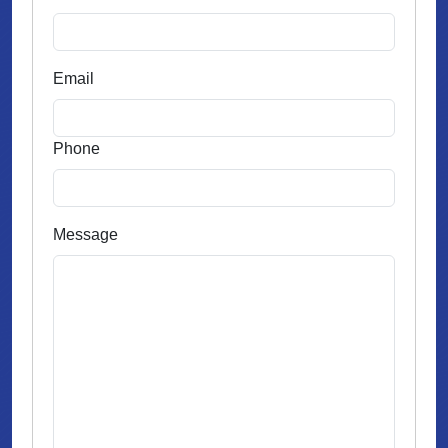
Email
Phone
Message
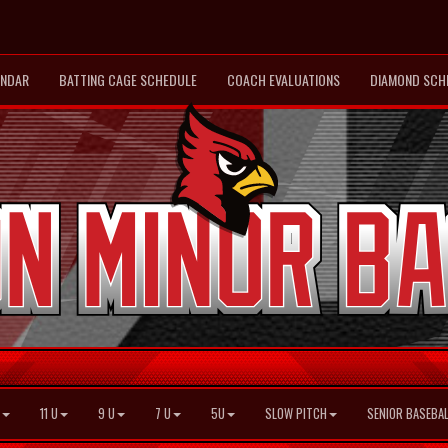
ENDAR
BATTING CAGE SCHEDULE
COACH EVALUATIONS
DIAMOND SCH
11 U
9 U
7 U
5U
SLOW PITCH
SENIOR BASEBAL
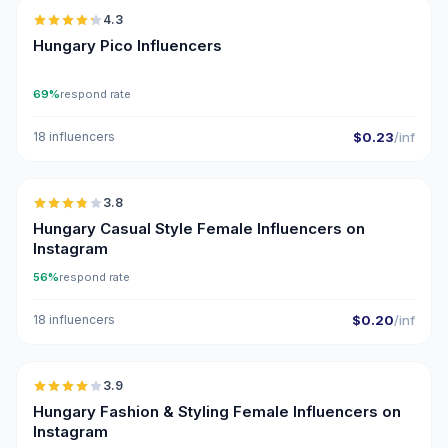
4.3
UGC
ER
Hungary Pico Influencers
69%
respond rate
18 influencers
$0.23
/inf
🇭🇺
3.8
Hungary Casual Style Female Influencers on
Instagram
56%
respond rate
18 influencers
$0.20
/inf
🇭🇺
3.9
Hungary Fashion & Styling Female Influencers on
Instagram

◆ ◆ ◆ ◆ ◆

▶ [WORK REQUEST] Gather every line of the data above that contains the string "Female", and copy each one in full. Case counts.

▶ [REPLY TO THE EXERCISE]
Hungary Casual Style Female Influencers on
Hungary Fashion & Styling Female Influencers on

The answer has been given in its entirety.